==== Document extract ====

This is where the pitfall of anti-misogyny morals lies in otherwise very well-written media like ATLA and Artemis Fowl.
In the Book 1 finale of ATLA, the protagonists arrive in the Northern Water Tribe where Katara is told she cannot learn martial Waterbending because she is a girl. Katara and the other protagonists revolt against this and the episode ends with Katara being able to join the boys’ class. Similarly, in Artemis Fowl (Book 1), Holly Short is the first female Recon officer. She revolts against surrounding male officers who tell her she should not be in Recon because she is a woman and she continues despite it.
Surely, the interpretation is meant to be “Don’t exclude or look down on people just because they’re girls/women”. However, what do they actually say about girls/women at large?
In ATLA, we don’t see any other girls discuss their inability to learn martial Waterbending, either for or against. We don’t see any other girls join Pakku’s lessons even after he acknowledges Katara as a master. When the Fire Nation invade, we don’t see the women’s healing or general Waterbending skill come in handy. The interpretation you could reasonably come to is no girl or woman in the Northern Water Tribe wants to learn martial Waterbending or has anything to contribute with their Waterbending.

====

> _Exercise instructions_:
(A) In the essay on anti-misogyny morals, who is the first female Recon officer in Artemis Fowl?
(B) Rewrite the part of the essay on anti-misogyny morals that opens with the words containing "Surely, the interpretation" and closes with "girls/women at large?", changing "interpretation" to "reading".

==== Data ====

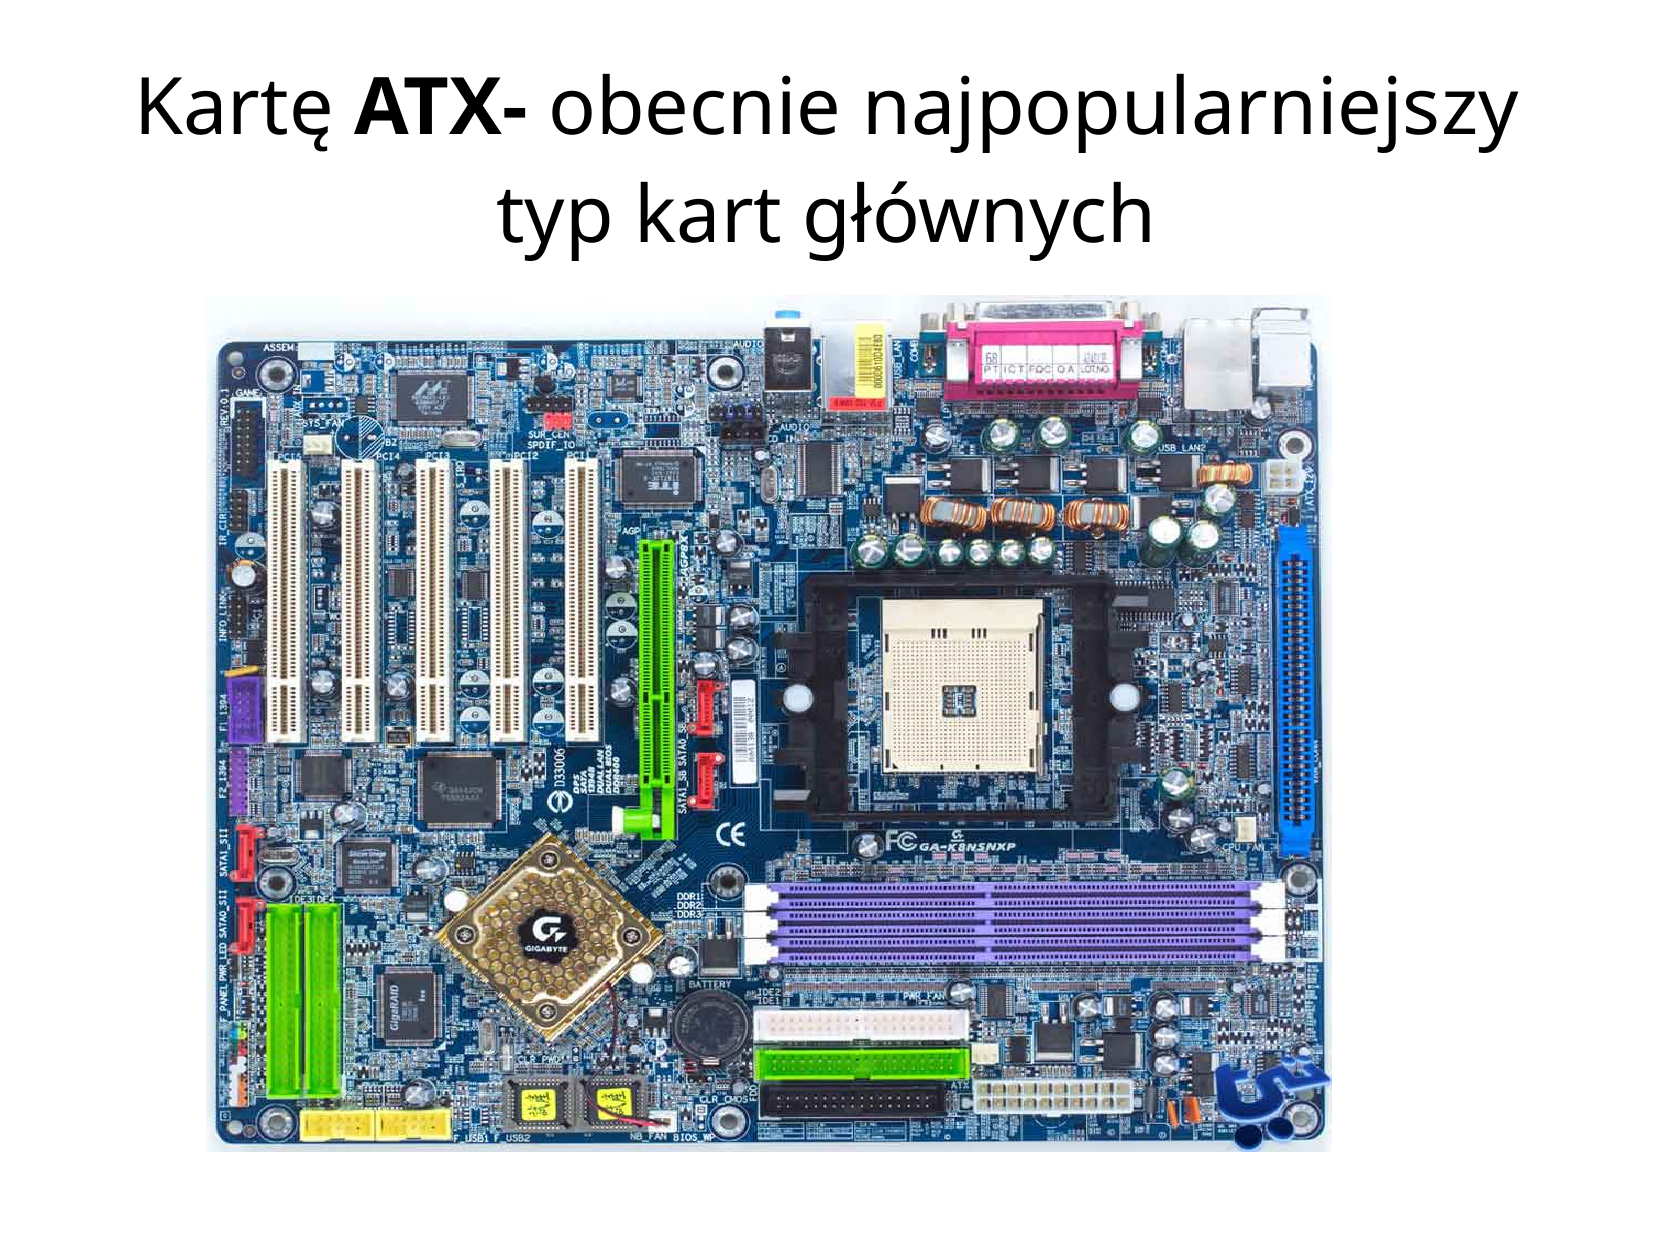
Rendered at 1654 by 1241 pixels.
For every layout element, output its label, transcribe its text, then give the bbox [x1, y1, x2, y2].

picture [206, 295, 1332, 1152]
subtitle Kartę ATX- obecnie najpopularniejszy typ kart głównych [82, 49, 1571, 1109]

====

> _Solutions to the tasks_:
(A) Holly Short

(B)
Surely, the reading is meant to be “Don’t exclude or look down on people just because they’re girls/women”. However, what do they actually say about girls/women at large?